[Your goal]: Would you reproduce each of the records below precisely, with the pictures left out?

[Extracted page text data]
-- Opening Marker --
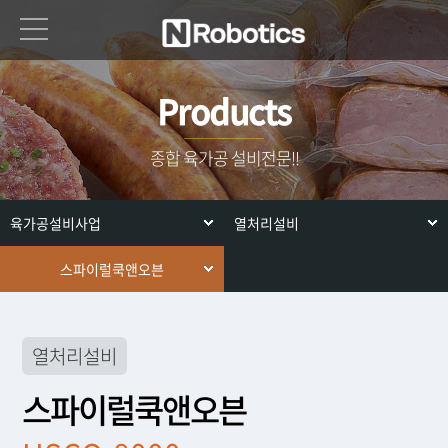
Products
종합 육가공 설비전문!!
육가공설비사업
열처리설비
스파이럴쿡앤오븐
열처리설비
스파이럴쿡앤오븐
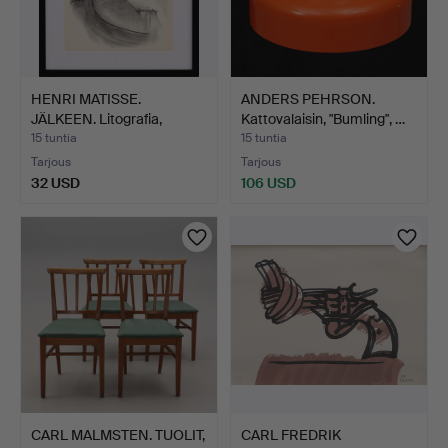
HENRI MATISSE.
ANDERS PEHRSON.
JÄLKEEN. Litografia,
Kattovalaisin, "Bumling", …
teokse…
15 tuntia
15 tuntia
Tarjous
Tarjous
32 USD
106 USD
CARL MALMSTEN. TUOLIT,
CARL FREDRIK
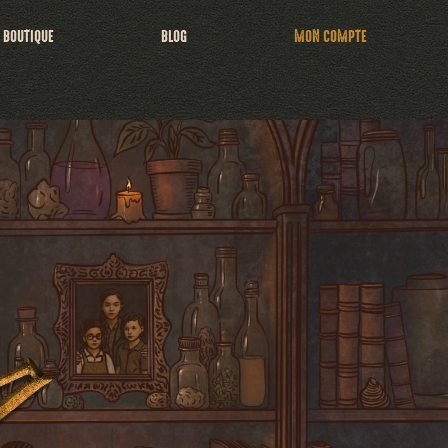
BOUTIQUE
BLOG
MON COMPTE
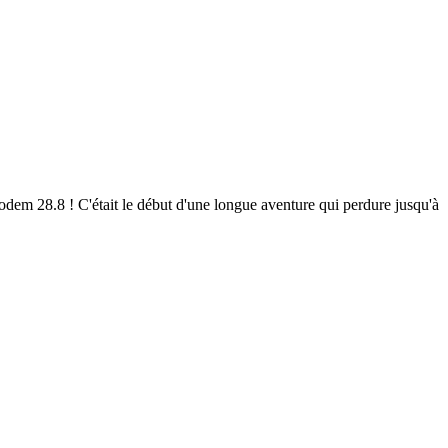
em 28.8 ! C'était le début d'une longue aventure qui perdure jusqu'à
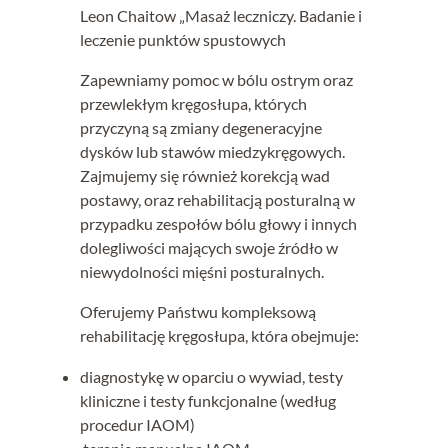
Leon Chaitow „Masaż leczniczy. Badanie i
leczenie punktów spustowych
Zapewniamy pomoc w bólu ostrym oraz
przewlekłym kręgosłupa, których
przyczyną są zmiany degeneracyjne
dysków lub stawów miedzykręgowych.
Zajmujemy się również korekcją wad
postawy, oraz rehabilitacją posturalną w
przypadku zespołów bólu głowy i innych
dolegliwości mających swoje źródło w
niewydolności mięśni posturalnych.
Oferujemy Państwu kompleksową
rehabilitację kręgosłupa, która obejmuje:
diagnostykę w oparciu o wywiad, testy
kliniczne i testy funkcjonalne (według
procedur IAOM)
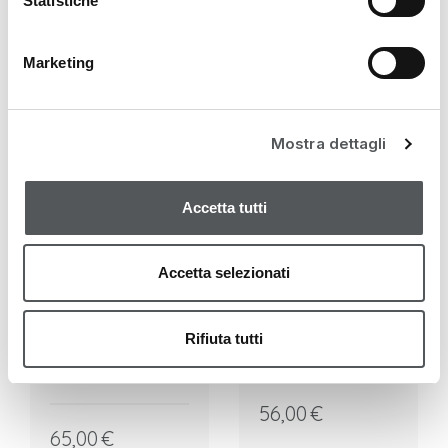
Statistiche
Marketing
Mostra dettagli
Accetta tutti
HA-PLAST
HA-PLAST
Accetta selezionati
Filler-Booster-
Aufpolsternder
Creme für einen
Filler-Booster 3D
Rifiuta tutti
gleichmäßigen
Balm 15ml
Teint 15ml
56,00
€
65,00
€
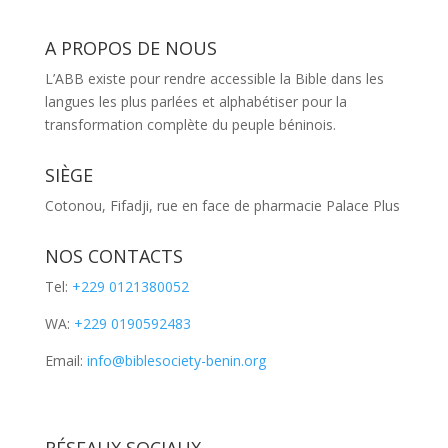
A PROPOS DE NOUS
L’ABB existe pour rendre accessible la Bible dans les
langues les plus parlées et alphabétiser pour la
transformation complète du peuple béninois.
SIÈGE
Cotonou, Fifadji, rue en face de pharmacie Palace Plus
NOS CONTACTS
Tel:
+229 0121380052
WA:
+229 0190592483
Email:
info@biblesociety-benin.org
RÉSEAUX SOCIAUX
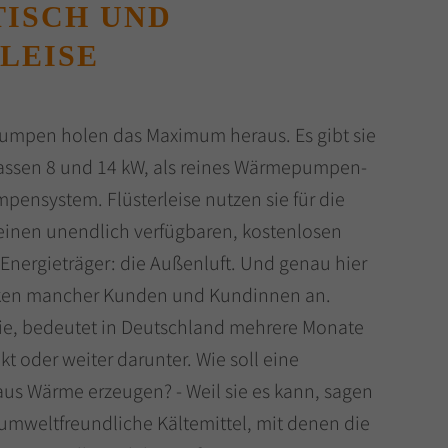
ISCH UND
LEISE
umpen holen das Maximum heraus. Es gibt sie
lassen 8 und 14 kW, als reines Wärmepumpen-
pensystem. Flüsterleise nutzen sie für die
nen unendlich verfügbaren, kostenlosen
Energieträger: die Außenluft. Und genau hier
ken mancher Kunden und Kundinnen an.
sie, bedeutet in Deutschland mehrere Monate
t oder weiter darunter. Wie soll eine
 Wärme erzeugen? - Weil sie es kann, sagen
 umweltfreundliche Kältemittel, mit denen die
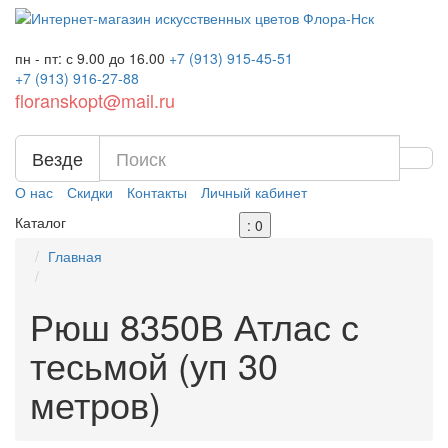
пн - пт: с 9.00 до 16.00
+7 (913)
915-45-51
+7 (913)
916-27-88
floranskopt@mail.ru
Везде
О нас
Скидки
Контакты
Личный кабинет
Каталог
: 0
Главная
Рюш 8350В Атлас с
тесьмой (уп 30
метров)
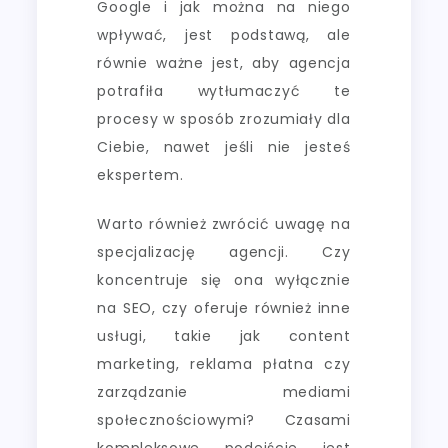
Google i jak można na niego
wpływać, jest podstawą, ale
równie ważne jest, aby agencja
potrafiła wytłumaczyć te
procesy w sposób zrozumiały dla
Ciebie, nawet jeśli nie jesteś
ekspertem.
Warto również zwrócić uwagę na
specjalizację agencji. Czy
koncentruje się ona wyłącznie
na SEO, czy oferuje również inne
usługi, takie jak content
marketing, reklama płatna czy
zarządzanie mediami
społecznościowymi? Czasami
kompleksowe podejście jest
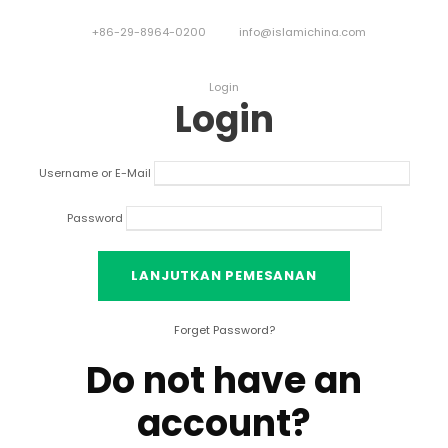
+86-29-8964-0200
info@islamichina.com
Login
Login
Username or E-Mail
Password
Forget Password
?
Do not have an
account
?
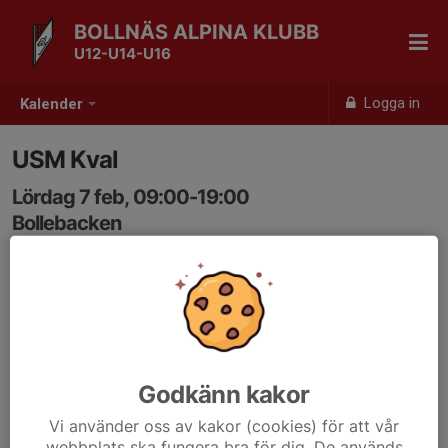
BOLLNÄS ALPINA KLUBB
U12-U14-U16
Logga in
Kalender
USM Kval
Lördag 7 feb, 09:00-19:00
Bollebacken
Samling: 09:00
Godkänn kakor
Vi använder oss av kakor (cookies) för att vår
webbplats ska fungera bra för dig. De används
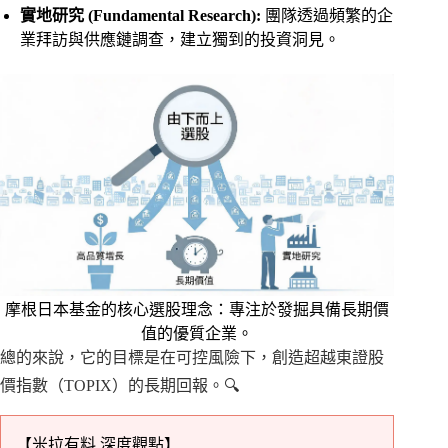
實地研究 (Fundamental Research):
團隊透過頻繁的企
業拜訪與供應鏈調查，建立獨到的投資洞見。
摩根日本基金的核心選股理念：專注於發掘具備長期價
值的優質企業。
總的來說，它的目標是在可控風險下，創造超越東證股
價指數（TOPIX）的長期回報。🔍
【米拉有料 深度觀點】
-- Closing Marker --
[Solution to this task]:
Products
종합 육가공 설비전문!!
육가공설비사업
열처리설비
스파이럴쿡앤오븐
열처리설비
스파이럴쿡앤오븐
HENRI MATISSE.
ANDERS PEHRSON.
JÄLKEEN. Litografia,
Kattovalaisin, "Bumling", …
teokse…
15 tuntia
15 tuntia
Tarjous
Tarjous
32 USD
106 USD
CARL MALMSTEN. TUOLIT,
CARL FREDRIK
BOUTIQUE
BLOG
MON COMPTE
em 28.8 ! C'était le début d'une longue aventure qui perdure jusqu'à
Leon Chaitow „Masaż leczniczy. Badanie i
leczenie punktów spustowych
Zapewniamy pomoc w bólu ostrym oraz
przewlekłym kręgosłupa, których
przyczyną są zmiany degeneracyjne
dysków lub stawów miedzykręgowych.
Zajmujemy się również korekcją wad
postawy, oraz rehabilitacją posturalną w
przypadku zespołów bólu głowy i innych
dolegliwości mających swoje źródło w
niewydolności mięśni posturalnych.
Oferujemy Państwu kompleksową
rehabilitację kręgosłupa, która obejmuje:
diagnostykę w oparciu o wywiad, testy
kliniczne i testy funkcjonalne (według
procedur IAOM)
Statistiche
Marketing
Mostra dettagli
Accetta tutti
HA-PLAST
HA-PLAST
Accetta selezionati
Filler-Booster-
Aufpolsternder
Creme für einen
Filler-Booster 3D
Rifiuta tutti
gleichmäßigen
Balm 15ml
Teint 15ml
56,00
€
65,00
€
A PROPOS DE NOUS
L’ABB existe pour rendre accessible la Bible dans les
langues les plus parlées et alphabétiser pour la
transformation complète du peuple béninois.
SIÈGE
Cotonou, Fifadji, rue en face de pharmacie Palace Plus
NOS CONTACTS
Tel:
+229 0121380052
WA:
+229 0190592483
Email:
info@biblesociety-benin.org
RÉSEAUX SOCIAUX
ISCH UND
LEISE
umpen holen das Maximum heraus. Es gibt sie
lassen 8 und 14 kW, als reines Wärmepumpen-
pensystem. Flüsterleise nutzen sie für die
nen unendlich verfügbaren, kostenlosen
Energieträger: die Außenluft. Und genau hier
ken mancher Kunden und Kundinnen an.
sie, bedeutet in Deutschland mehrere Monate
t oder weiter darunter. Wie soll eine
 Wärme erzeugen? - Weil sie es kann, sagen
 umweltfreundliche Kältemittel, mit denen die
пн - пт: с 9.00 до 16.00
+7 (913)
915-45-51
+7 (913)
916-27-88
floranskopt@mail.ru
Везде
О нас
Скидки
Контакты
Личный кабинет
Каталог
: 0
Главная
Рюш 8350В Атлас с
тесьмой (уп 30
метров)
Google i jak można na niego
wpływać, jest podstawą, ale
równie ważne jest, aby agencja
potrafiła wytłumaczyć te
procesy w sposób zrozumiały dla
Ciebie, nawet jeśli nie jesteś
ekspertem.
Warto również zwrócić uwagę na
specjalizację agencji. Czy
koncentruje się ona wyłącznie
na SEO, czy oferuje również inne
usługi, takie jak content
marketing, reklama płatna czy
zarządzanie mediami
społecznościowymi? Czasami
kompleksowe podejście jest
+86-29-8964-0200
info@islamichina.com
Login
Login
Username or E-Mail
Password
Forget Password
?
Do not have an
account
?
BOLLNÄS ALPINA KLUBB
U12-U14-U16
Logga in
Kalender
USM Kval
Lördag 7 feb, 09:00-19:00
Bollebacken
Samling: 09:00
Godkänn kakor
Vi använder oss av kakor (cookies) för att vår
webbplats ska fungera bra för dig. De används
實地研究 (Fundamental Research):
團隊透過頻繁的企
業拜訪與供應鏈調查，建立獨到的投資洞見。
摩根日本基金的核心選股理念：專注於發掘具備長期價
值的優質企業。
總的來說，它的目標是在可控風險下，創造超越東證股
價指數（TOPIX）的長期回報。🔍
【米拉有料 深度觀點】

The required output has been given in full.